While many college town businesses have a feast-and-famine cycle with the academic-yearly comings and goings of students and academic staff, Arafat said the Big Gay Market summertime scheduling doesn't limit sales. "It has definitely become something that locals plan to support and they expect to go to when it comes around," Arafat said. "I think it's something that we've planted deep within our queer and allied community here."

"The objective isn't really to make a lot of money during Pride," said Morgan Shortt of queer-owned Pink House Alchemy, which makes and sells syrups for coffee and cocktails, bitters and ancillary products.

As a business, Shortt said Pink House targets its corporate donations in June to maximize impact with likeminded entities and that it does most of its associated sales at pop-up bars or private events. It hosted the annual Big Gay Market last weekend on its parking lot, bringing a lot of foot traffic into the shop.
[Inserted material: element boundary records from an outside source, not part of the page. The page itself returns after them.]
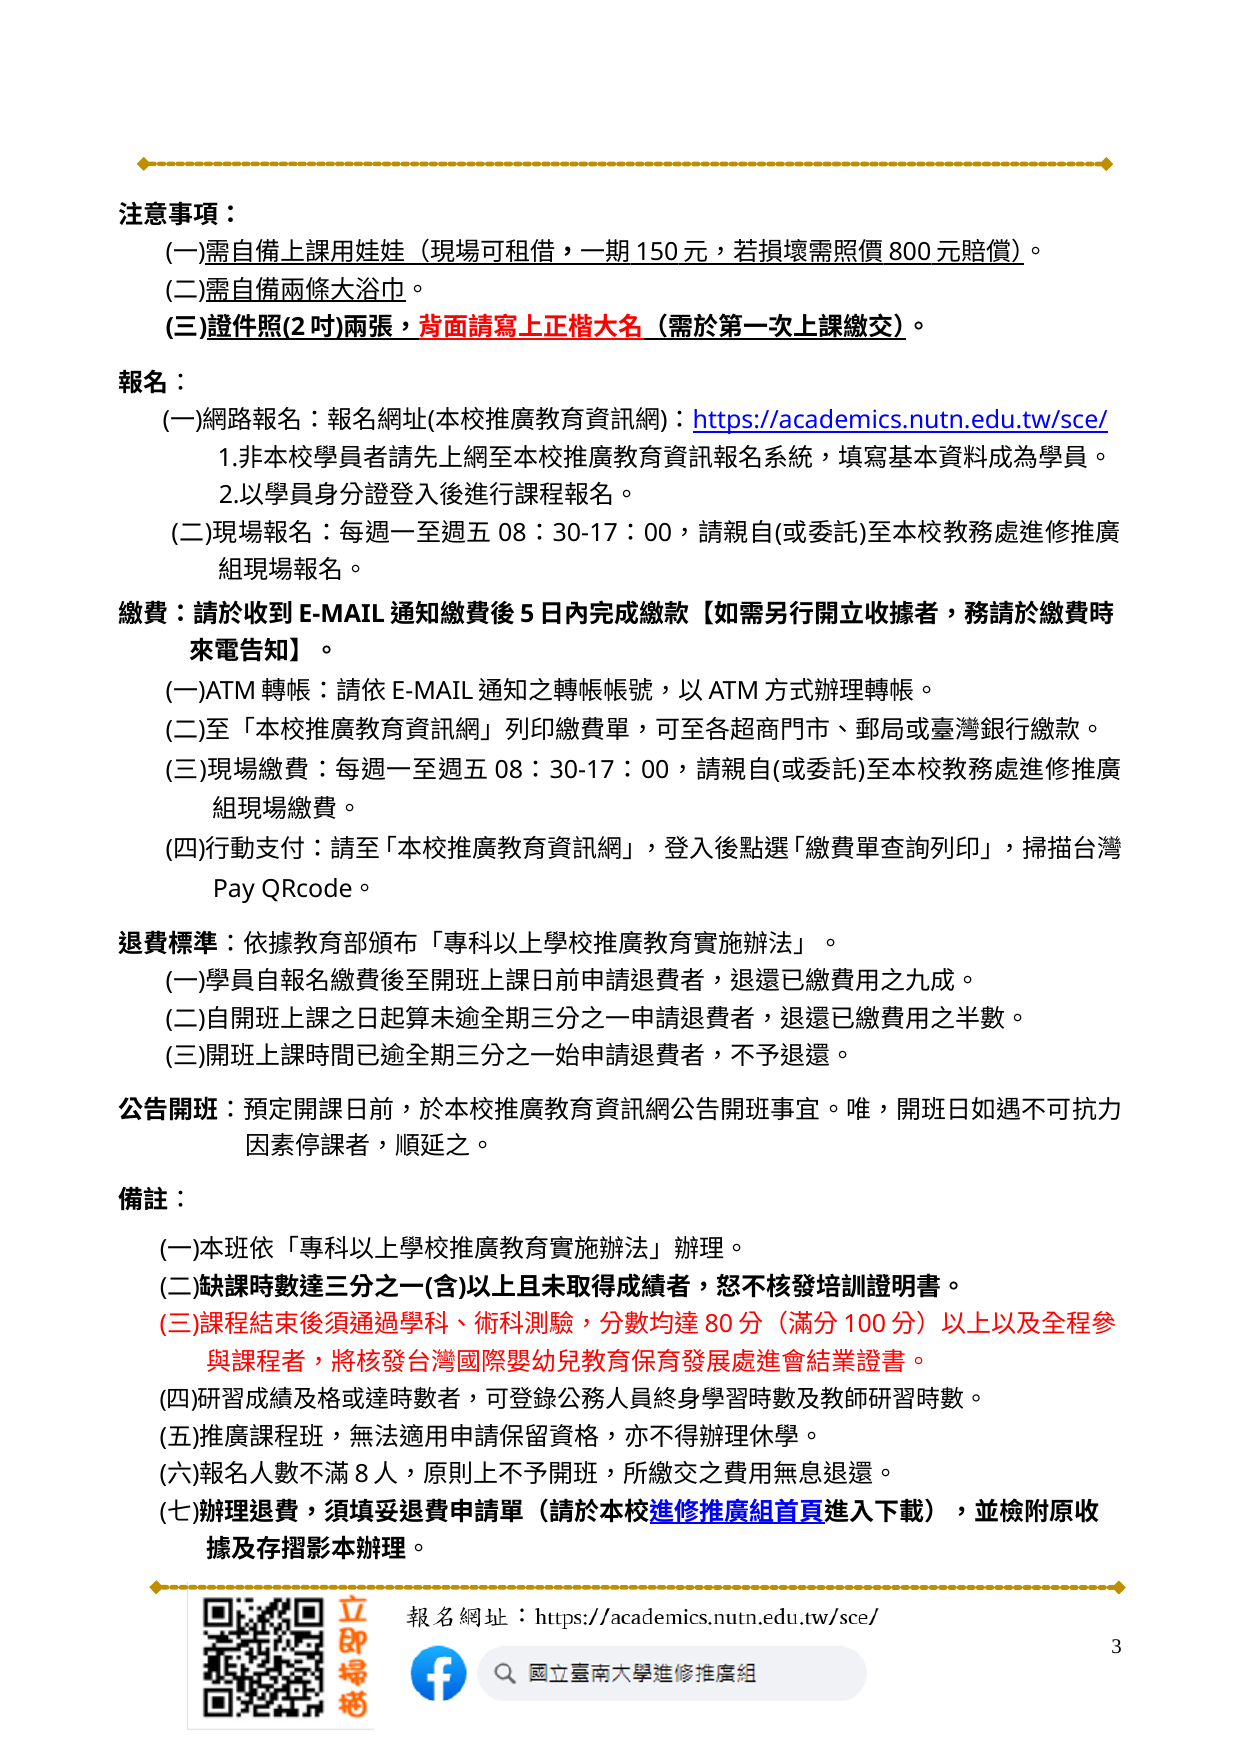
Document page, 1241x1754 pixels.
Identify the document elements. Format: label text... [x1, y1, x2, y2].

text (三)證件照(2吋)兩張，背面請寫上正楷大名（需於第一次上課繳交）。 [165, 306, 1122, 344]
text 退費標準：依據教育部頒布「專科以上學校推廣教育實施辦法」。 [88, 923, 1122, 960]
picture [187, 1589, 375, 1731]
text (二)至「本校推廣教育資訊網」列印繳費單，可至各超商門市、郵局或臺灣銀行繳款。 [165, 707, 1140, 747]
text (一)ATM轉帳：請依E-MAIL通知之轉帳帳號，以ATM方式辦理轉帳。 [165, 667, 1140, 707]
text (七)辦理退費，須填妥退費申請單（請於本校進修推廣組首頁進入下載），並檢附原收據及存摺影本辦理。 [159, 1491, 1122, 1566]
text 注意事項： [118, 194, 1122, 231]
text 公告開班：預定開課日前，於本校推廣教育資訊網公告開班事宜。唯，開班日如遇不可抗力因素停課者，順延之。 [118, 1090, 1122, 1161]
text (三)現場繳費：每週一至週五08：30-17：00，請親自(或委託)至本校教務處進修推廣組現場繳費。 [165, 747, 1122, 826]
text (一)本班依「專科以上學校推廣教育實施辦法」辦理。 [159, 1228, 1122, 1266]
text (三)開班上課時間已逾全期三分之一始申請退費者，不予退還。 [165, 1035, 1140, 1073]
text (三)課程結束後須通過學科、術科測驗，分數均達80分（滿分100分）以上以及全程參與課程者，將核發台灣國際嬰幼兒教育保育發展處進會結業證書。 [159, 1303, 1122, 1378]
text (五)推廣課程班，無法適用申請保留資格，亦不得辦理休學。 [159, 1416, 1122, 1453]
text (二)缺課時數達三分之一(含)以上且未取得成績者，怒不核發培訓證明書。 [159, 1266, 1104, 1303]
text (一)學員自報名繳費後至開班上課日前申請退費者，退還已繳費用之九成。 [165, 960, 1140, 998]
text (二)需自備兩條大浴巾。 [165, 269, 1122, 306]
text (四)研習成績及格或達時數者，可登錄公務人員終身學習時數及教師研習時數。 [159, 1378, 1122, 1416]
text (四)行動支付：請至「本校推廣教育資訊網」，登入後點選「繳費單查詢列印」，掃描台灣Pay QRcode。 [165, 826, 1122, 905]
text 2.以學員身分證登入後進行課程報名。 [218, 474, 1122, 511]
picture [187, 1582, 375, 1586]
text 繳費：請於收到E-MAIL通知繳費後5日內完成繳款【如需另行開立收據者，務請於繳費時來電告知】。 [118, 592, 1122, 667]
text (二)自開班上課之日起算未逾全期三分之一申請退費者，退還已繳費用之半數。 [165, 998, 1140, 1035]
text 1.非本校學員者請先上網至本校推廣教育資訊報名系統，填寫基本資料成為學員。 [217, 436, 1122, 474]
text (一)需自備上課用娃娃（現場可租借，一期150元，若損壞需照價800元賠償）。 [118, 231, 1122, 269]
text (六)報名人數不滿8人，原則上不予開班，所繳交之費用無息退還。 [159, 1453, 1122, 1491]
text 備註： [118, 1179, 1122, 1216]
text 報名： [118, 361, 1152, 399]
text (二)現場報名：每週一至週五08：30-17：00，請親自(或委託)至本校教務處進修推廣組現場報名。 [171, 511, 1122, 586]
text (一)網路報名：報名網址(本校推廣教育資訊網)：https://academics.nutn.edu.tw/sce/ [162, 399, 1122, 436]
picture [389, 1591, 899, 1709]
"Our sales just for our shop on that day were quadrupled," Shortt said. "That's obviously great for the business, but it's also super great for community. And those numbers tend to grow."

All the exposure leads to profit down the road. Beyond Northwest Arkansas, Pink House has wholesale customers in all 50 states and Europe. Shortt said growth has doubled every year, even during the covid-19 pandemic. Pink House relies on summertime and Christmas holiday season sales, even in an environment when a substantial percent of population is absent outside of the academic year, and Pride month substantially helps their bottom line.

Said Arafat, "We're seeing a lot less examples of 'we can be this; there is a possibility in the future I could be this.' We're really trying to model that you can be normal and have a normal life, whatever that means to you, and be a queer person. At this point, it really is trying to model the sort of Northwest Arkansas we'd really like there to be."